Древо ело и было поедаемо, питалось и само служило пищей несчетным существам. Великанская сеть его корней была изнизана и спелената тонкими нитками грибниц. Они разъедали корни, забирались в ячейки древесины и сосали из них жизнь. Только изредка эти сытые существа пробивались наверх сквозь лесной войлок и кору и тогда взбухали грибами полезными и ядовитыми: мухоморами с алой кожистой шляпкой в белых бородавках, или бледными хрупкими зонтиками, или просто слоистыми наростами на коре. А то надувался на толстой ножке гриб, называемый «дедушкин табак», чтобы лопнуть потом и рассеять дымком споры-семена. Грибы кормились корой и корнями, но зато питали Древо собой: крошечные частички их возносились вместе с водой по канальцам.
И было великое множество червей: толстых, с палец, и тонких, тоньше волоска. Тупыми головками они зарывались в лесной войлок, ели корни и, переварив, выделяли пищу для корней. В чешуйках коры деловито сновали жуки: точили и грызли, кормились и плодились – жуки, сияющие, как золото и медь, бурые, как мертвая древесина.
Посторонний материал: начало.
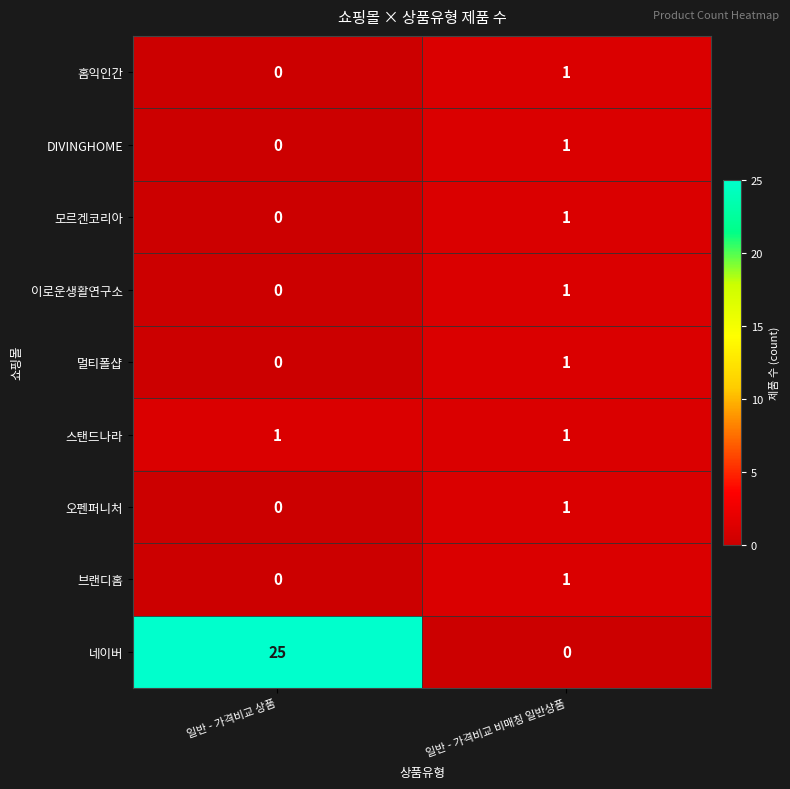

List the labels in order of 홈익인간 value, smallest first.

일반 - 가격비교 상품, 일반 - 가격비교 비매칭 일반상품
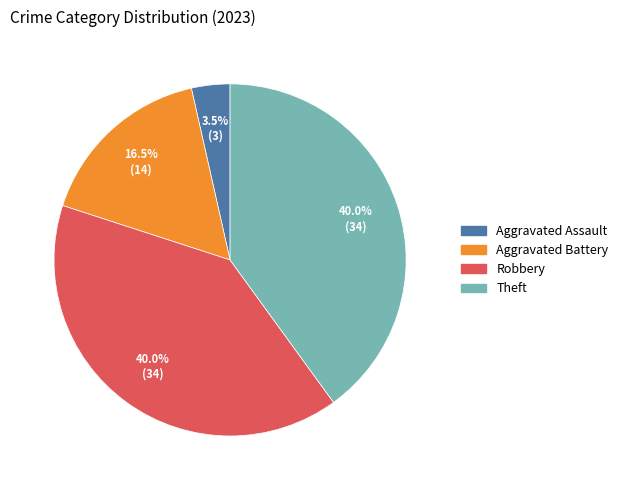

Which category has the smallest portion of the pie?

Aggravated Assault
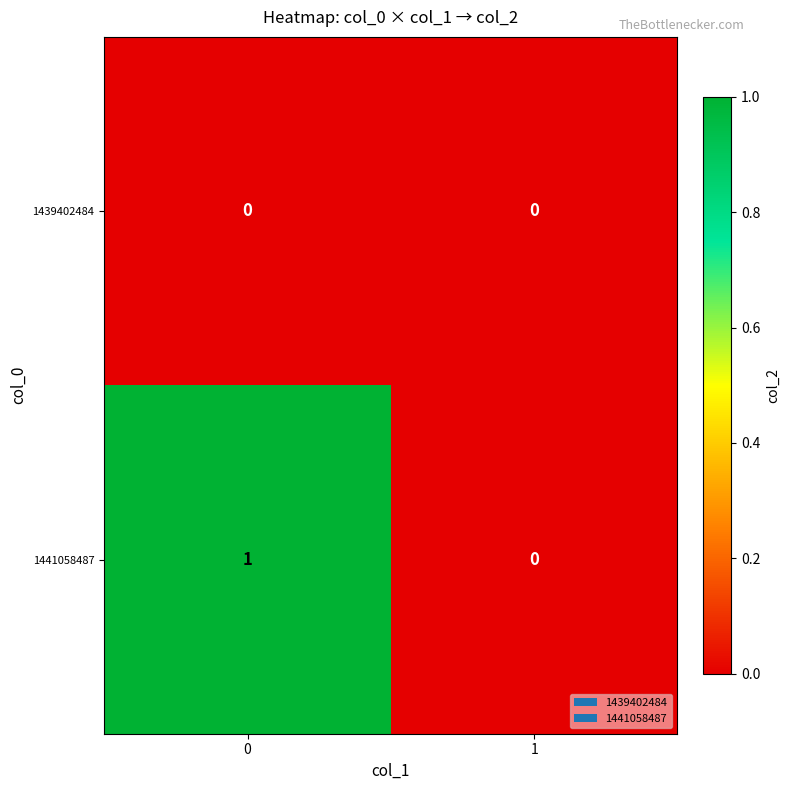

Rank the series by their maximum value, from lowest to highest.

1439402484, 1441058487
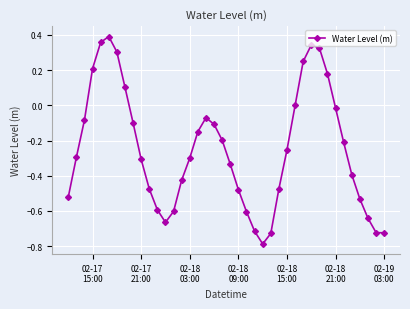

What is the minimum value shown in the chart?

-0.8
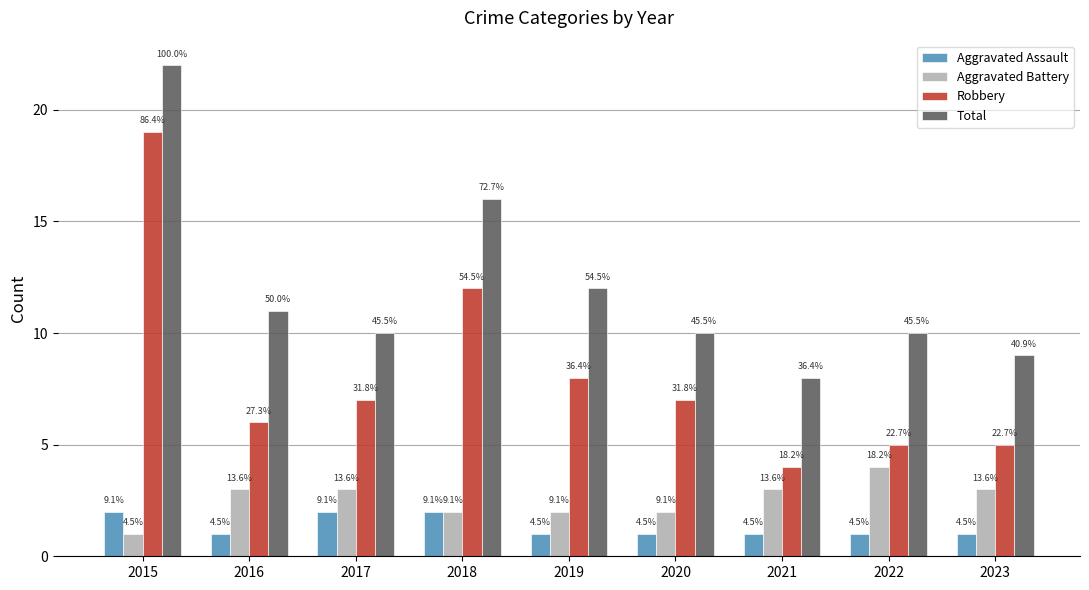

What is the spread (max minus min) of values at 2016?

10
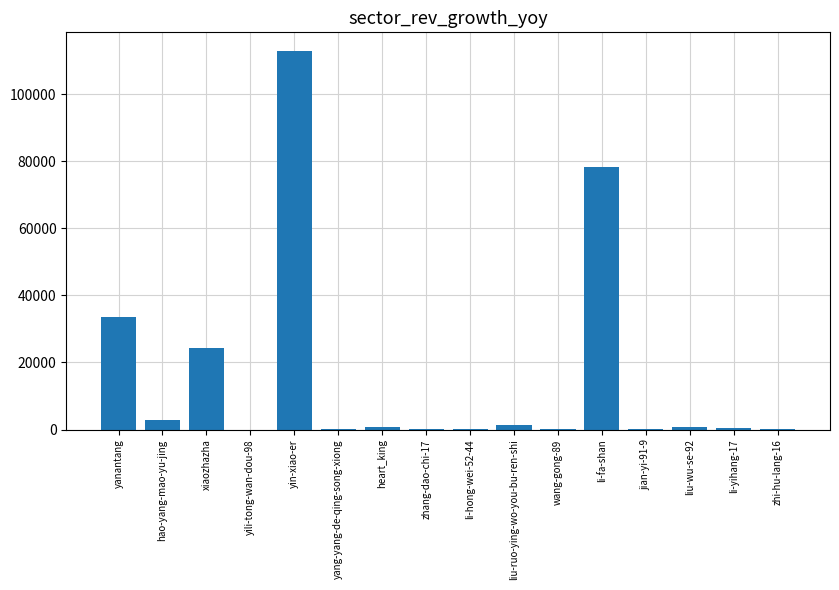

The chart shows a value of 129798 at li-fa-shan. True or false?

False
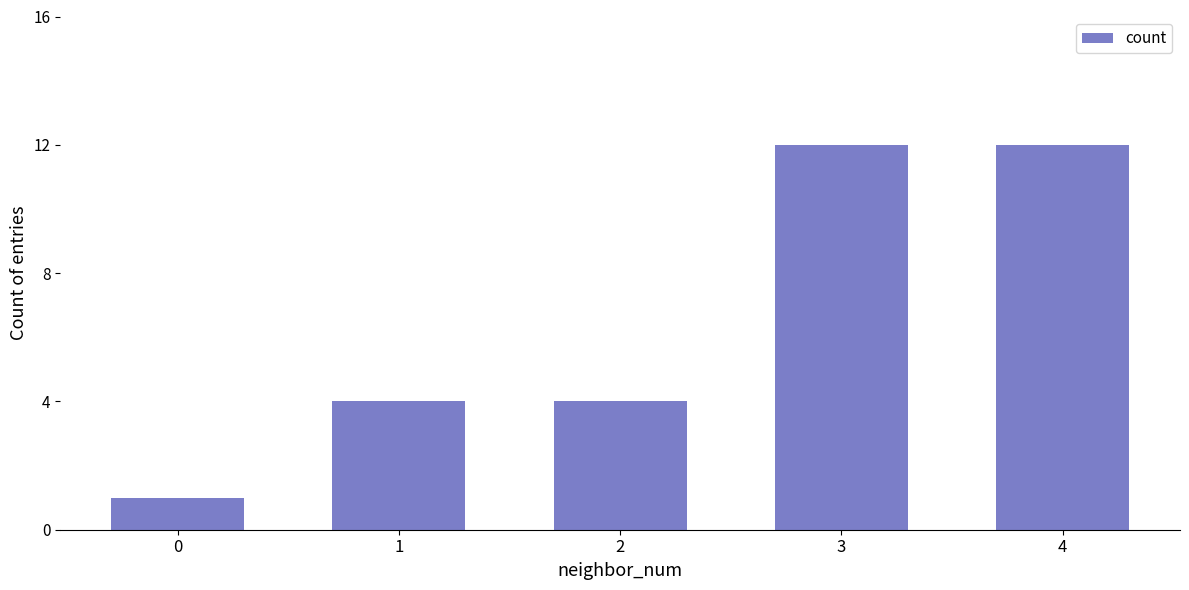

Which has a higher value, 1 or 4?

4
Толстые личинки их лакомились корой, а дятлы долбили кору и лакомились личинками, вспыхивая меж ветвей зеленым, пунцовым, черным, белым, алым… Висели на шелковинках пауки, тонкой работы сети раскидывали на жучков и бабочек, мягкокрылых мотыльков и гарцующих кузнечиков. Муравьи то обезумевшими армиями устремлялись вверх по стволу, то мирно пасли, поглаживая щупиками, стада тли, от которой они умеют получать сладкий сок. Там, где ветви отходили от ствола, в ложбинках собиралась вода и получались озерца, по краю опушенные мхом. В озерцах плавали пестрые древесные лягушки, метали нежную пузырчатую икру, заглатывали молодых червячков, а те дергались и закручивались винтом. Среди ветвей пели птицы и в укромных местечках строили себе жилища. Каких тут только не было гнезд: и глиняные шарики, и волосатые мешочки, и корзинки, мягко выстланные сухой травой. И не было места на Древе, где никто бы не скоблил его челюстями, не долбил, не бурил, не жевал, не урывал бы себе кусочек…
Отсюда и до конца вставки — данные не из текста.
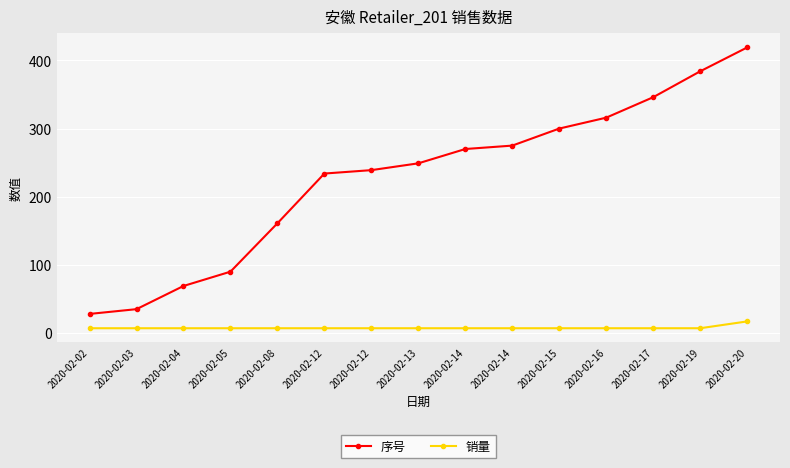

What is the maximum value shown in the chart?

419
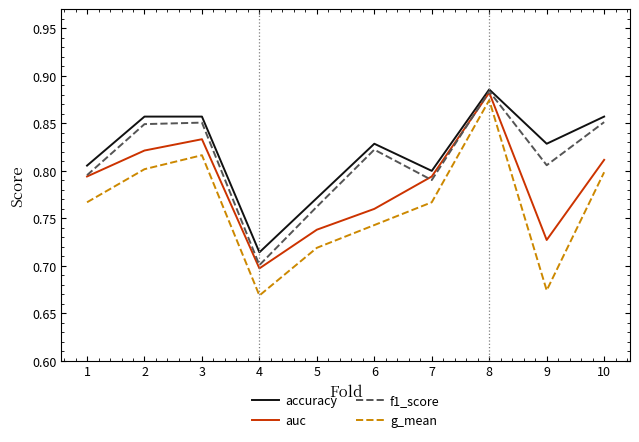

Is the value of g_mean at 5 greater than the value of f1_score at 9?

No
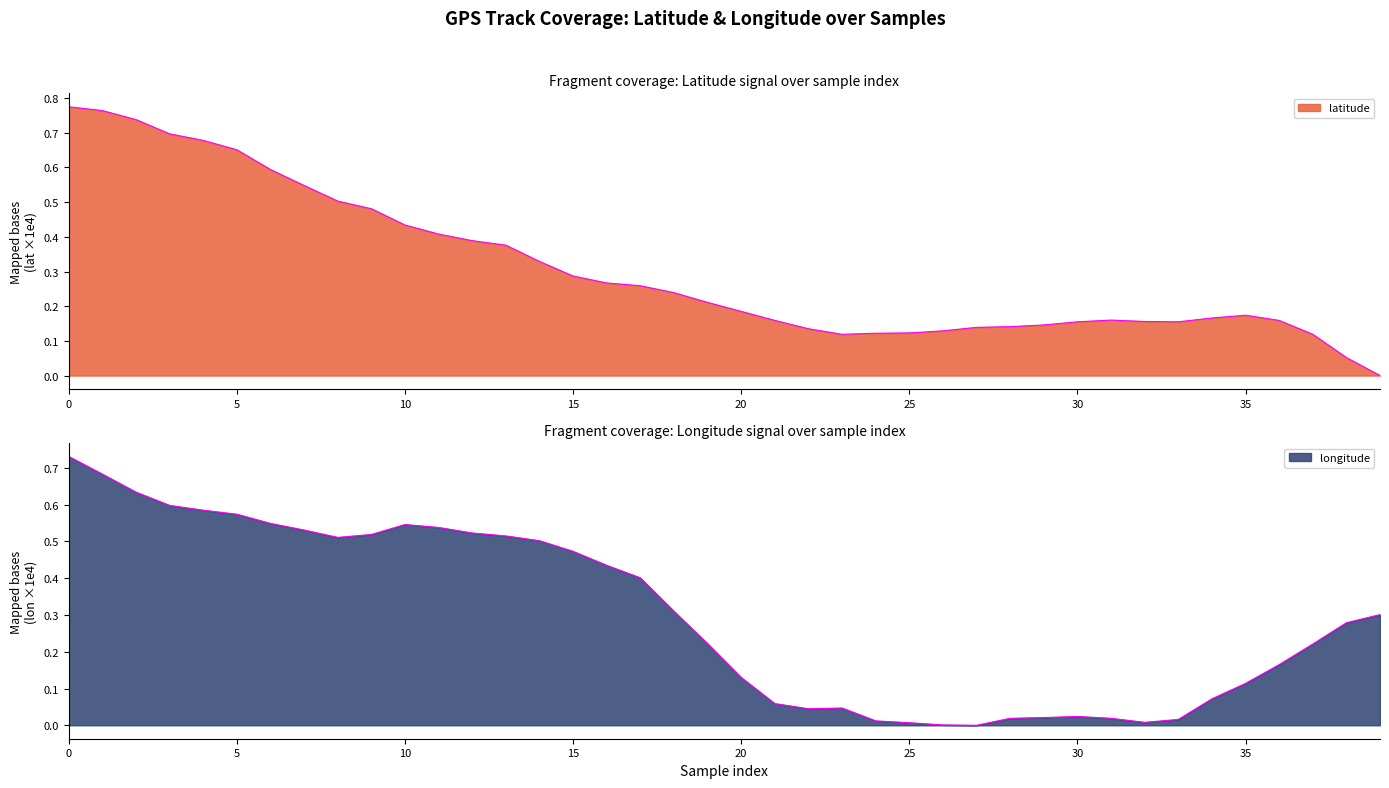

Rank the series at 30 from lowest to highest value.

longitude, latitude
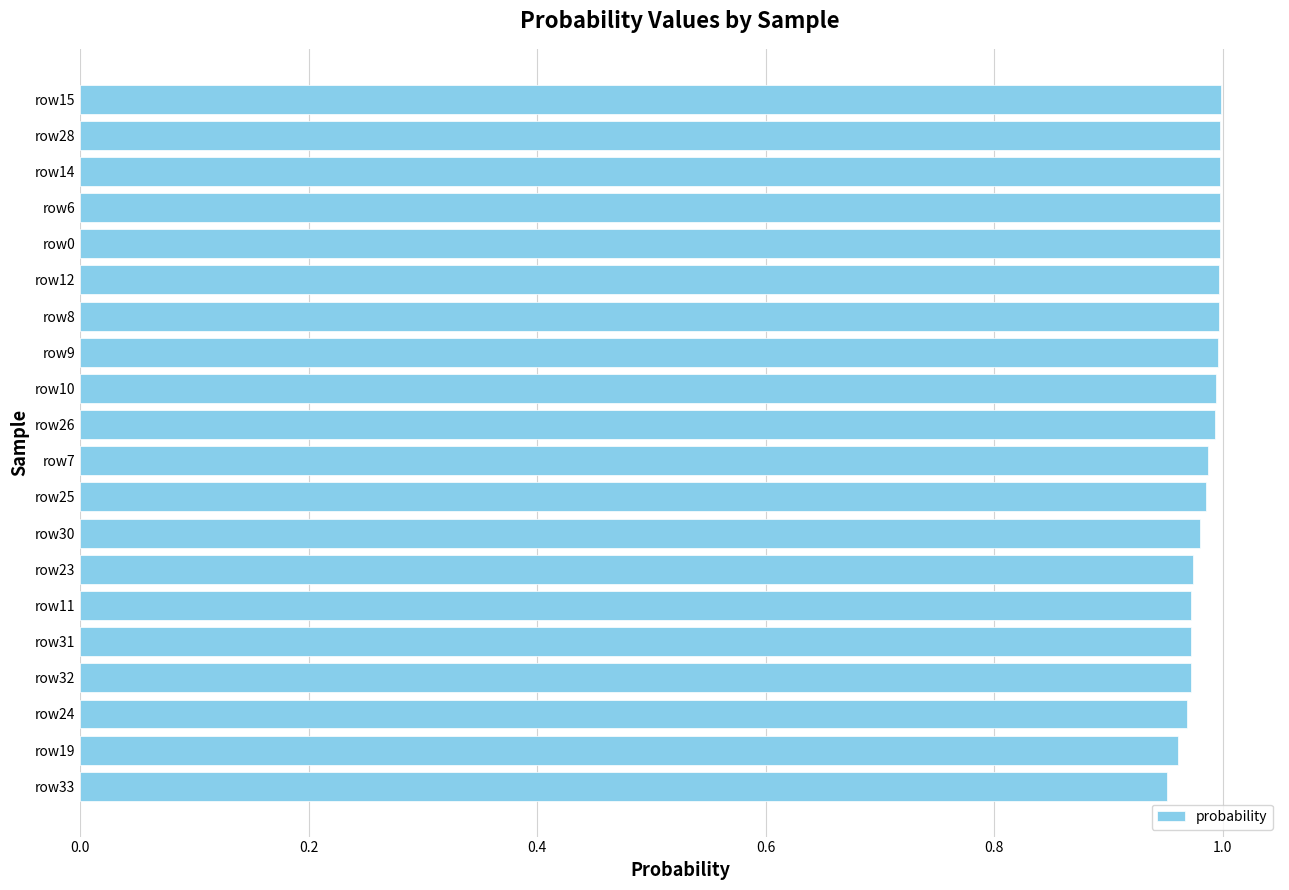

Where is the data nearest to the value 0?

row33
Ходили рассказы о созданиях, обитавших в могучих ветвях. На самой верхушке сидел великанский орел, равнодушно выпевая песни о былом, настоящем и грядущем. Звали его Хрёсвельг – Пожиратель плоти. Когда орел взмахивал крыльями, дули ветры и выли ураганы. Между глаз его сидел дивный сокол Ведрфёльнир. Огромные ветви Иггдрасиля служили пастбищем четырем оленям: Даину, Двалину, Дунейру и Дуратрору. С ними паслась коза Хейдрун, чье вымя было полно хмельным медом. Белка-гонец, Рататоск-Грызозуб, деловито сновал по стволу, перенося вести и брань между орлом на вершине и недреманным Нидхёггом, черным драконом, обвившим подножье Древа [8]. Целый выводок червей оплетал дракона. Дракон грыз корни, а они отрастали вновь.
Древо было непомерно. На нем высились, полускрытые листвой, великолепные чертоги. Оно было целый мир.
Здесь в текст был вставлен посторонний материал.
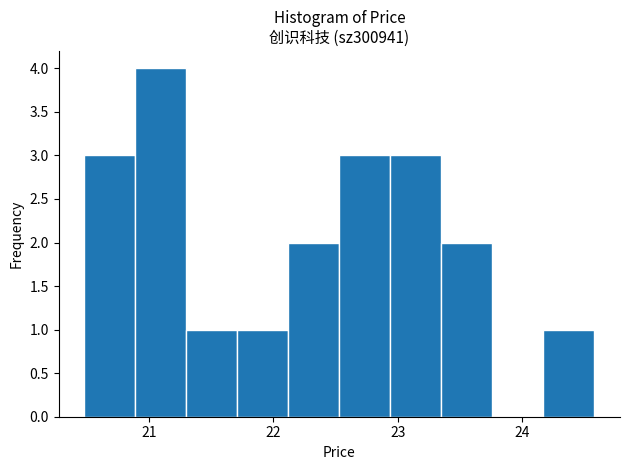

Reading left to right, transcribe this chart: for each bar, give the range it covers on the x-axis and its height. Neither the bar edges nor the heights are printed on the chart, so give them approximately, as read against the axes.

20.48 to 20.89: 3
20.89 to 21.30: 4
21.30 to 21.71: 1
21.71 to 22.12: 1
22.12 to 22.53: 2
22.53 to 22.94: 3
22.94 to 23.35: 3
23.35 to 23.76: 2
23.76 to 24.17: 0
24.17 to 24.58: 1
У подножья его чернел источник, чья темная вода даровала испившему ее мудрость или, на худой конец, ответ на вопрос. У источника сидели норны – три сестры, знающие судьбу. Откуда пришли они? Говорят, что из Ётунхейма. Урд видела прошлое, Верданди настоящее, а Скульд вперяла взор в будущее. Источник тоже назывался Урд, что значит «прошлое». Сестры были пряхами: они пряли нити судьбы. А еще садовницами и хранительницами Древа – поили Ясень темной водой источника и питали его чистой белой глиной, называемой «аур». Так дерево гнило и распадалось с каждым мгновеньем. Так оно всякий раз обновлялось.